Another problem I noticed was the inefficient and manual way that J3 submitted and tracked proposals. There were two servers, uploading a paper didn’t always get associated with both a year and a meeting, use of an SFTP client was required, and tracking the status of papers was done manually by the J3 chair. I created a new j3-fortran.org web site (the old site was hosted at the University of Colorado) that was database-driven and provided better tools for uploading, downloading and tracking documents, all done within a web browser. I also created a new site for WG5, wg5-fortran.org, which took over from an anonymous FTP server hosted by NAG and that was manually updated. I pay for hosting and maintaining these, as well as the three J3 email lists. The J3 site, in particular, has made the processing of papers much easier and the committee all seems to love it.

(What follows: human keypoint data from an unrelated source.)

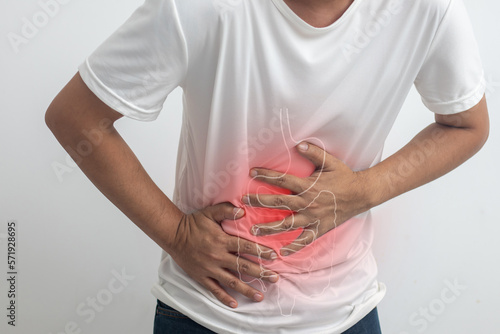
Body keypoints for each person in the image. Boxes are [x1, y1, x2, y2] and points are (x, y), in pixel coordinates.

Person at [45, 0, 489, 332]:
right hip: (208, 313)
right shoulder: (199, 7)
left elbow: (467, 125)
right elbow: (77, 117)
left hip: (346, 314)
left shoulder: (425, 9)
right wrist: (177, 234)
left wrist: (364, 190)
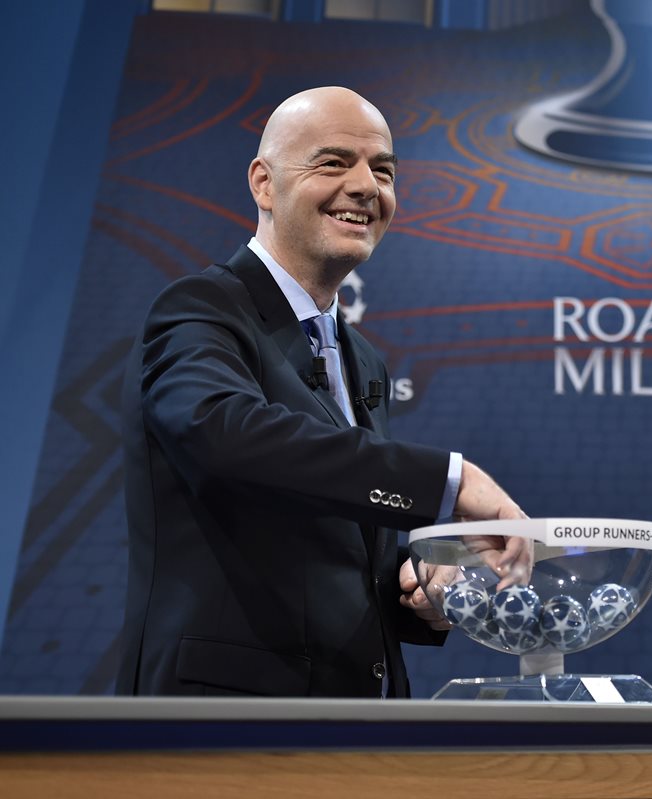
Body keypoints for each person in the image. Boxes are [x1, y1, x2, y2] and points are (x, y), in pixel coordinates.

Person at [117, 86, 526, 698]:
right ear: (263, 183)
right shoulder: (201, 309)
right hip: (220, 728)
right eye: (334, 162)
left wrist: (418, 583)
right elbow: (222, 439)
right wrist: (450, 481)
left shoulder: (361, 358)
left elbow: (322, 534)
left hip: (356, 731)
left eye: (383, 170)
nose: (366, 186)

In the last year a number of new members joined the committee, which I am delighted with – it seemed for a while we were shrinking. Better, these new members tended to be younger and were full of enthusiasm for the language. Several of the newer members created a Github Proposals Repository where ideas for the standard could be discussed. I was very much in favor of this and have been active in the discussions there. I expressed the hope that we could use the repository to develop ideas for Fortran 202Y (and beyond) so that when the work on a future revision starts we’d have ideas ready to work from. Ideally, papers would be developed between meetings. That hasn’t happened yet, but it could in the future.
My first three-year term as Convenor is drawing to a close, and I’m happy to serve another term. As it happens, one of the new members I spoke of earlier, Ondřej Čertík, has decided to also run for Convenor. Ondřej and I share many goals for the standard, including increased participation from the community and a faster cadence to revisions. Ondřej feels strongly that further improvements in the way J3 meetings are run are possible and should be pursued – I agree. While developing multiple open-source compilers, (one of Ondřej’s stated goals), is not something the WG5 Convenor can influence, it certainly would be great for the language if that happens. What the Convenor can do, and I have been working on, is making WG5 as a whole more inclusive and to remove obstacles that hurt the process and make contributors feel excluded.
In other news, I have been invited to be the keynote speaker at FortranCon2020, to be held at the University of Zurich, in July. This might need to be held virtually, but I am looking forward to it regardless.
There’s a lot to look forward to in Fortran, and I think the committee as a whole has become more focused and efficient in the past three years. The next three should be even more productive and I hope to be a part of that.